_Task item_.
The records are to be copied in their entirety, exactly as given.

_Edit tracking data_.
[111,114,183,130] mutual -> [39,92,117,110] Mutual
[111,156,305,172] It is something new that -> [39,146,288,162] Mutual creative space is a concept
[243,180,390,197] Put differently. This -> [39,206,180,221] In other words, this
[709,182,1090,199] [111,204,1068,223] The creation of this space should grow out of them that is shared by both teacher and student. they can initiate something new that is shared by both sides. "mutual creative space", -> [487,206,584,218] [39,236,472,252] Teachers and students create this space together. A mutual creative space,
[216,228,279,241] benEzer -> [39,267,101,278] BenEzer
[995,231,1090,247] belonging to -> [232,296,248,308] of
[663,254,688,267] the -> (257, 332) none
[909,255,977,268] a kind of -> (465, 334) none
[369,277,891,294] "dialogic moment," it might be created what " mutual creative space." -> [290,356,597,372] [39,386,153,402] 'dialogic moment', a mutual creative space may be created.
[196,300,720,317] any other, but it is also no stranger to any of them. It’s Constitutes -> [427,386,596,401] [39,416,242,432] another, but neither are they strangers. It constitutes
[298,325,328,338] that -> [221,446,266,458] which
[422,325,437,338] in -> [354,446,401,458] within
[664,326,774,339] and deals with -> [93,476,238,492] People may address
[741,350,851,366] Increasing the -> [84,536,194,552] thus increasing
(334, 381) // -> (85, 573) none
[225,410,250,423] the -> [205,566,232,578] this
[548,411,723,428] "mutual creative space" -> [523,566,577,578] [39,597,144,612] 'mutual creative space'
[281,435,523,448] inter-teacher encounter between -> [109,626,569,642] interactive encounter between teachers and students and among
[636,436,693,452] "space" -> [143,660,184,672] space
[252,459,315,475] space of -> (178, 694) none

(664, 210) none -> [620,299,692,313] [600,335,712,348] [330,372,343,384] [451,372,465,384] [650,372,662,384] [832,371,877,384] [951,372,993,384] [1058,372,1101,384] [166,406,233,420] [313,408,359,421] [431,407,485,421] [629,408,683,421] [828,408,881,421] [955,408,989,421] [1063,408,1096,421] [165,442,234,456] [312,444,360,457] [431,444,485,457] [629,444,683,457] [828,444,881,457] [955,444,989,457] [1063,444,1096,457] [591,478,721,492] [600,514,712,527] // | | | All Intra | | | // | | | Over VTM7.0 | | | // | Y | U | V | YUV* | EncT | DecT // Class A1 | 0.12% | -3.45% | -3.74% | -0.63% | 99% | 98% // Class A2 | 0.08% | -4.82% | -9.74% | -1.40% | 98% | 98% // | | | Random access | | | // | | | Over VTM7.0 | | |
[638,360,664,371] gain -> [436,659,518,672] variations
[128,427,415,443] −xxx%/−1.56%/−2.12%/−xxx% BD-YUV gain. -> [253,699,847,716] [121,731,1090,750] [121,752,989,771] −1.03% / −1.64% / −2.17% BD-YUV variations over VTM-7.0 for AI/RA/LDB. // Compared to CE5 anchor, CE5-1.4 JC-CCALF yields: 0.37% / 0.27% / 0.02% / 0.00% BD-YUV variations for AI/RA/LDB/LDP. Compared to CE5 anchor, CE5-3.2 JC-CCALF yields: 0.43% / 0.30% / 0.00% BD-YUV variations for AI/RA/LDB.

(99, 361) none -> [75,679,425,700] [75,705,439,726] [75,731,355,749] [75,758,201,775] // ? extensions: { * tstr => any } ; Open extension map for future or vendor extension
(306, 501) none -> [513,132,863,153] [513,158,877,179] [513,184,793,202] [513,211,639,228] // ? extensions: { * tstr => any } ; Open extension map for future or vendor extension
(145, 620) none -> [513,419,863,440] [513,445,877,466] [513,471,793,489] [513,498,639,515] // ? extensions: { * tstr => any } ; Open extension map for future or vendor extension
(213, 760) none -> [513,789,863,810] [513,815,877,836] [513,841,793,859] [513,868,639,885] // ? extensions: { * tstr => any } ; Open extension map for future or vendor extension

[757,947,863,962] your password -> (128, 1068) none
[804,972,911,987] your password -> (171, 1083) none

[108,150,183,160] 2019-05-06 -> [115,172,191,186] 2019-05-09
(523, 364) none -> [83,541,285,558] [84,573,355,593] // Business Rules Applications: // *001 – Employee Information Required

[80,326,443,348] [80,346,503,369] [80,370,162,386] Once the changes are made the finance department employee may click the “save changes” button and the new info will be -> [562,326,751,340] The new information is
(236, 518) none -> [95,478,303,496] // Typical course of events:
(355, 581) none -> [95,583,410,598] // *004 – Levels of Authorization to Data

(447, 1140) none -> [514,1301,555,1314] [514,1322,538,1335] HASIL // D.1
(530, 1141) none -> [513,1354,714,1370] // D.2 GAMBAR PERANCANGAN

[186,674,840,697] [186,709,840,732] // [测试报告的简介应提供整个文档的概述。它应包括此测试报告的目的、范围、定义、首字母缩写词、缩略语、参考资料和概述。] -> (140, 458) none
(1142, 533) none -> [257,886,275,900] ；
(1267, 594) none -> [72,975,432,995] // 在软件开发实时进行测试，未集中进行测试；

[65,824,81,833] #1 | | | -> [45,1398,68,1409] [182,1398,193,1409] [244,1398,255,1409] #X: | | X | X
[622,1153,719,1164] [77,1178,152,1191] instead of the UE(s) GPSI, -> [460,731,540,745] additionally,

_Task answer_.
[111,114,183,130] mutual -> [39,92,117,110] Mutual
[111,156,305,172] It is something new that -> [39,146,288,162] Mutual creative space is a concept
[243,180,390,197] Put differently. This -> [39,206,180,221] In other words, this
[709,182,1090,199] [111,204,1068,223] The creation of this space should grow out of them that is shared by both teacher and student. they can initiate something new that is shared by both sides. "mutual creative space", -> [487,206,584,218] [39,236,472,252] Teachers and students create this space together. A mutual creative space,
[216,228,279,241] benEzer -> [39,267,101,278] BenEzer
[995,231,1090,247] belonging to -> [232,296,248,308] of
[663,254,688,267] the -> (257, 332) none
[909,255,977,268] a kind of -> (465, 334) none
[369,277,891,294] "dialogic moment," it might be created what " mutual creative space." -> [290,356,597,372] [39,386,153,402] 'dialogic moment', a mutual creative space may be created.
[196,300,720,317] any other, but it is also no stranger to any of them. It’s Constitutes -> [427,386,596,401] [39,416,242,432] another, but neither are they strangers. It constitutes
[298,325,328,338] that -> [221,446,266,458] which
[422,325,437,338] in -> [354,446,401,458] within
[664,326,774,339] and deals with -> [93,476,238,492] People may address
[741,350,851,366] Increasing the -> [84,536,194,552] thus increasing
(334, 381) // -> (85, 573) none
[225,410,250,423] the -> [205,566,232,578] this
[548,411,723,428] "mutual creative space" -> [523,566,577,578] [39,597,144,612] 'mutual creative space'
[281,435,523,448] inter-teacher encounter between -> [109,626,569,642] interactive encounter between teachers and students and among
[636,436,693,452] "space" -> [143,660,184,672] space
[252,459,315,475] space of -> (178, 694) none

(664, 210) none -> [620,299,692,313] [600,335,712,348] [330,372,343,384] [451,372,465,384] [650,372,662,384] [832,371,877,384] [951,372,993,384] [1058,372,1101,384] [166,406,233,420] [313,408,359,421] [431,407,485,421] [629,408,683,421] [828,408,881,421] [955,408,989,421] [1063,408,1096,421] [165,442,234,456] [312,444,360,457] [431,444,485,457] [629,444,683,457] [828,444,881,457] [955,444,989,457] [1063,444,1096,457] [591,478,721,492] [600,514,712,527] // | | | All Intra | | | // | | | Over VTM7.0 | | | // | Y | U | V | YUV* | EncT | DecT // Class A1 | 0.12% | -3.45% | -3.74% | -0.63% | 99% | 98% // Class A2 | 0.08% | -4.82% | -9.74% | -1.40% | 98% | 98% // | | | Random access | | | // | | | Over VTM7.0 | | |
[638,360,664,371] gain -> [436,659,518,672] variations
[128,427,415,443] −xxx%/−1.56%/−2.12%/−xxx% BD-YUV gain. -> [253,699,847,716] [121,731,1090,750] [121,752,989,771] −1.03% / −1.64% / −2.17% BD-YUV variations over VTM-7.0 for AI/RA/LDB. // Compared to CE5 anchor, CE5-1.4 JC-CCALF yields: 0.37% / 0.27% / 0.02% / 0.00% BD-YUV variations for AI/RA/LDB/LDP. Compared to CE5 anchor, CE5-3.2 JC-CCALF yields: 0.43% / 0.30% / 0.00% BD-YUV variations for AI/RA/LDB.

(99, 361) none -> [75,679,425,700] [75,705,439,726] [75,731,355,749] [75,758,201,775] // ? extensions: { * tstr => any } ; Open extension map for future or vendor extension
(306, 501) none -> [513,132,863,153] [513,158,877,179] [513,184,793,202] [513,211,639,228] // ? extensions: { * tstr => any } ; Open extension map for future or vendor extension
(145, 620) none -> [513,419,863,440] [513,445,877,466] [513,471,793,489] [513,498,639,515] // ? extensions: { * tstr => any } ; Open extension map for future or vendor extension
(213, 760) none -> [513,789,863,810] [513,815,877,836] [513,841,793,859] [513,868,639,885] // ? extensions: { * tstr => any } ; Open extension map for future or vendor extension

[757,947,863,962] your password -> (128, 1068) none
[804,972,911,987] your password -> (171, 1083) none

[108,150,183,160] 2019-05-06 -> [115,172,191,186] 2019-05-09
(523, 364) none -> [83,541,285,558] [84,573,355,593] // Business Rules Applications: // *001 – Employee Information Required

[80,326,443,348] [80,346,503,369] [80,370,162,386] Once the changes are made the finance department employee may click the “save changes” button and the new info will be -> [562,326,751,340] The new information is
(236, 518) none -> [95,478,303,496] // Typical course of events:
(355, 581) none -> [95,583,410,598] // *004 – Levels of Authorization to Data

(447, 1140) none -> [514,1301,555,1314] [514,1322,538,1335] HASIL // D.1
(530, 1141) none -> [513,1354,714,1370] // D.2 GAMBAR PERANCANGAN

[186,674,840,697] [186,709,840,732] // [测试报告的简介应提供整个文档的概述。它应包括此测试报告的目的、范围、定义、首字母缩写词、缩略语、参考资料和概述。] -> (140, 458) none
(1142, 533) none -> [257,886,275,900] ；
(1267, 594) none -> [72,975,432,995] // 在软件开发实时进行测试，未集中进行测试；

[65,824,81,833] #1 | | | -> [45,1398,68,1409] [182,1398,193,1409] [244,1398,255,1409] #X: | | X | X
[622,1153,719,1164] [77,1178,152,1191] instead of the UE(s) GPSI, -> [460,731,540,745] additionally,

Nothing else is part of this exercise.